Will Build Back Better make inflation worsen? No. First, Build Back Better does not increase net government spending. Its investments are offset by revenue increases (fair-share taxes on the very richest Americans and corporations).

Second, inflation rates in Atlanta and St. Louis, located in states that spend relatively little on their people, are nearly twice those in San Francisco and New York (7.9% and 7.5% vs. 3.8% and 4.3%, respectively).

Internationally, the highest inflation rates among major countries are all in countries run by Donald Trump’s populist allies — Russia (6.9% higher prices during the third quarter of 2021 than the third quarter of 2020), Brazil (9.6%) and Turkey (19.3%).

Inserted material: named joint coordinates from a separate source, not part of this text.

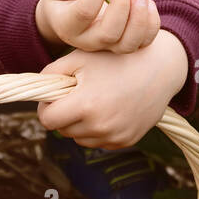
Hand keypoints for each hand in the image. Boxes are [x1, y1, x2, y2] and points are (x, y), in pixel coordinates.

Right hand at [35, 0, 160, 53]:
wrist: (67, 20)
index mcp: (67, 25)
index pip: (84, 12)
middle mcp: (87, 41)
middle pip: (109, 33)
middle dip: (121, 6)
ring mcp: (107, 46)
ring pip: (128, 44)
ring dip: (140, 19)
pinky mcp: (124, 44)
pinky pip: (143, 42)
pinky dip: (151, 24)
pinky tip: (148, 4)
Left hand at [37, 30, 189, 148]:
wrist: (160, 68)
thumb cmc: (116, 58)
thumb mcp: (80, 58)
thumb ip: (51, 73)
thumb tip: (38, 91)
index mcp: (86, 105)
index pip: (48, 119)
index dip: (46, 106)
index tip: (53, 95)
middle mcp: (100, 126)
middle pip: (62, 130)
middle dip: (63, 114)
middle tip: (76, 93)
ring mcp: (115, 136)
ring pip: (79, 138)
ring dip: (79, 124)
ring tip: (93, 99)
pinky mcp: (126, 141)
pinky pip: (98, 141)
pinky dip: (96, 129)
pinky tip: (107, 108)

Sadly, the scourge of inflation is now worldwide. During the recently concluded third quarter of this year, prices in the United States were 5.3% higher than the year before — not much different from the 4.6% inflation rate experienced by the world’s 20 largest economies combined. All the world is suffering.

But here in America, our people have a shot at getting the help they need to cope, if only our elected representatives will heed economists like Lawrence Summers, Harvard University professor and past president, and treasury secretary from 1999 to 2001, who argues for the passage of Build Back Better.

Spurning the help offered by Build Back Better won’t do a darn thing to bring inflation under control. It will just sweep West Virginians deeper in debt in today’s challenging economy.

Our elected representatives need to show the courage exhibited by that young lifeguard in Maine: Please get us the help we need now, before it’s too late.

Kathleen Stoll is the policy director for West Virginians for Affordable Health Care (wvahc.org) and operates a policy and economic consulting business, Kat Consulting.